Boston Globe,
Dec. 3, 1997

Ron Carey's Fall: Op-Ed -- Jane Slaughter

The fall of Teamsters President Ron Carey doesn't prove that it's impossible to clean up Big Labor. Instead, his undoing shows that the rank and file need to exercise more power.

Carey was charged last week by the government's Independent Review Board with using union funds for his re-election campaign -in effect, stealing members' money.

Carey's disgrace is a tragedy, the fall of a good but flawed man. His mistake, the mistake that brought him down, was not to put his faith in the rank and file.

Since the beginning of his union career as a New York City local president in 1967, Carey was a feisty and squeaky-clean opponent of overbearing managers and corrupt union officials alike. He did not hesitate to lead local strikes when necessary, and he expected fellow officials to toe the line.

By any measure, Teamster truck drivers, warehouse workers, cannery operatives, and flight attendants belong to a better union today than they did when Carey took the Teamsters' top job six years ago.

Besides directing the spectacular win at United Parcel Service this summer, which created thousands of new full-time jobs, Carey oversaw the removal of dozens of corrupt officials, some mob-connected; slashed bloated salaries; reorganized headquarters to improve communication with members; and sent out hundreds of rank and file volunteers to recruit non-union workers.

But Carey did not accomplish the Teamsters' victories by himself.

He won office with the support of a remarkable national rank-and-file reform caucus called Teamsters for a Democratic Union (TDU), which had agitated for years for member rights and a firmer stance vis a vis employers, winning, eventually, the right to vote for top officers.

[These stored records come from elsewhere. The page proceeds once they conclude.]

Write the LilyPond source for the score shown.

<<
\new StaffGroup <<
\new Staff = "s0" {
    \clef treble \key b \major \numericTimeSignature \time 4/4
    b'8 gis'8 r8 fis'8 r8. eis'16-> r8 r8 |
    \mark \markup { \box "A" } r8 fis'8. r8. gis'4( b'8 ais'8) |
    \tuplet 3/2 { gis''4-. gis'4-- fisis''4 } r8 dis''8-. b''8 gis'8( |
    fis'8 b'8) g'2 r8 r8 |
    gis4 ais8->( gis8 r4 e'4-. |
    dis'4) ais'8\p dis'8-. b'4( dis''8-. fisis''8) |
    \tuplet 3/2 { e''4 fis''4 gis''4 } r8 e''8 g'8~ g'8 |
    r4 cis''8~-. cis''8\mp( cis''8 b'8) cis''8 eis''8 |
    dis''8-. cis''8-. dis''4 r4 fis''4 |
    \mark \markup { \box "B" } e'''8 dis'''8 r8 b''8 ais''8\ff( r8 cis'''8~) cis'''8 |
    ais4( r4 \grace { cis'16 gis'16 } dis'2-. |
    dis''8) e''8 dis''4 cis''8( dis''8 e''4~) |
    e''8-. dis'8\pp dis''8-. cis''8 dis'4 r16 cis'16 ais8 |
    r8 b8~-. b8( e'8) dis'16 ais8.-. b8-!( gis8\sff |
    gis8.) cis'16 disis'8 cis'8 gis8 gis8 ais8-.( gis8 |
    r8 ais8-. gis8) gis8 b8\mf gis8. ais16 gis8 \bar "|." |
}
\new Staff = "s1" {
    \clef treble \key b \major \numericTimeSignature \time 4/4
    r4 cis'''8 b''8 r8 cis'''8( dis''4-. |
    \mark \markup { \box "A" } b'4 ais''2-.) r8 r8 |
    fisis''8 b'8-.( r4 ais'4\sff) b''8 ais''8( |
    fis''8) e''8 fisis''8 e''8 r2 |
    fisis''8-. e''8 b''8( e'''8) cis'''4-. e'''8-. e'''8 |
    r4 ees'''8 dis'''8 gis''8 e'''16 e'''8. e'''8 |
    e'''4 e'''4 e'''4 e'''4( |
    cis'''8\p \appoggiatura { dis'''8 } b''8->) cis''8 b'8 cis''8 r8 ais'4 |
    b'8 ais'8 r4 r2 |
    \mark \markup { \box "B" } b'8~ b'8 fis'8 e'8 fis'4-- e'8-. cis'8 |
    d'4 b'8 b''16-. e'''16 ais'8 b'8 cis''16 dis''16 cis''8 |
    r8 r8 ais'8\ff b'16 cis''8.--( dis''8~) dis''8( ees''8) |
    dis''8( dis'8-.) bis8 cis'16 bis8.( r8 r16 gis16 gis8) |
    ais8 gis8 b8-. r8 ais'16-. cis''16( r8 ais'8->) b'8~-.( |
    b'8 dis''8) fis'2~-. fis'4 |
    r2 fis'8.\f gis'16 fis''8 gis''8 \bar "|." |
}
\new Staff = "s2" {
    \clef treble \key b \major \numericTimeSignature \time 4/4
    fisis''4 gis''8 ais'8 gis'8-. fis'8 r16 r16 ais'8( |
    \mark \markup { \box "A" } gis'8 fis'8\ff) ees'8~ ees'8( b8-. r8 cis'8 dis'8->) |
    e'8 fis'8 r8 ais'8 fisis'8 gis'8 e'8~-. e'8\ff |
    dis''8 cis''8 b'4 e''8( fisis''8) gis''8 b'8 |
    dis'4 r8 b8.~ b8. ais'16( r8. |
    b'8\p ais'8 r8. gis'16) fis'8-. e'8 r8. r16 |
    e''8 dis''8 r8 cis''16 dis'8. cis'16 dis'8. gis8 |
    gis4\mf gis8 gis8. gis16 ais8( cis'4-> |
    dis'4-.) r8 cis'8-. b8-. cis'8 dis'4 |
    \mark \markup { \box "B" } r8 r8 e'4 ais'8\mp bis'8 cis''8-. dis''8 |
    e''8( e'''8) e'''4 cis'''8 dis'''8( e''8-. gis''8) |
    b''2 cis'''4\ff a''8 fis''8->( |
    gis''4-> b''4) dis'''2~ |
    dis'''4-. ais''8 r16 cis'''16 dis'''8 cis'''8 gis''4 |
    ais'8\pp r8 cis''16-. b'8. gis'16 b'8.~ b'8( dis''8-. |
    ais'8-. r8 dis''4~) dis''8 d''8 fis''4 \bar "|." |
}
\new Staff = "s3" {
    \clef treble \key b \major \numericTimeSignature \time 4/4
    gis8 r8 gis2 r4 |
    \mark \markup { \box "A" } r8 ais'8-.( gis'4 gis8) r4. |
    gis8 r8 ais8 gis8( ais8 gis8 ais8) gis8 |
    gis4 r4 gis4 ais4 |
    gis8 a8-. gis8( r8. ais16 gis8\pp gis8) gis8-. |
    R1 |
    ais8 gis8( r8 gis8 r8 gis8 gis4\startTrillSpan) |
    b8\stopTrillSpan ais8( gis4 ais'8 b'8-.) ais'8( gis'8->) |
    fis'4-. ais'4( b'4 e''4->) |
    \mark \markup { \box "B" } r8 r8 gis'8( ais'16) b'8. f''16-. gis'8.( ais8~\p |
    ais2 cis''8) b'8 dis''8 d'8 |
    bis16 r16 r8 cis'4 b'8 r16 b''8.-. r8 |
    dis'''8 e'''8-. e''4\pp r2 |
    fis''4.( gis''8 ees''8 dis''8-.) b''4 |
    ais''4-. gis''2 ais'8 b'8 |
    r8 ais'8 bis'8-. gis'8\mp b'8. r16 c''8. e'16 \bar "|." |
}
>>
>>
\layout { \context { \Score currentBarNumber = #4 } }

This network of shop floor rabble-rousers declined to fold its tents when Carey took office, but instead kept its organization alive and growing all through the Carey years, pushing here and prodding there. It was TDU's mobilization plan that Carey adopted for the battle with UPS, and the Teamster rank and file's solidarity that won that strike.

Unlike TDU members, Carey made the mistake of believing in the great man theory of history, rather than understanding that people make their own history.

He never joined TDU, because he just didn't understand its notion of bottom-up rank-and-file control. He was uncomfortable with the existence of another power base in the union, and he kept TDUers at arm's length by appointing other, more conservative types to important positions in the union hierarchy.

The ultimate lack of faith in the ranks was Carey's decision to bring in slick consultants with no union background to run his 1996 re-election operation. His 1991 campaign, in contrast, had run on a shoestring and relied on member-to-member campaigning.

The consultants' inside-the-Beltway-type functioning was the opposite of TDU's rank-and-file approach. Their arrogance led to the scheme to steal members' dues money for the campaign's expensive mailings, and to thinking that they could get away with it even though the union was under government supervision.

The downfall of Ron Carey provides a lesson for all union reformers--and there are many of them, in many unions besides the Teamsters. That lesson is: don't count on leaders who don't count on you.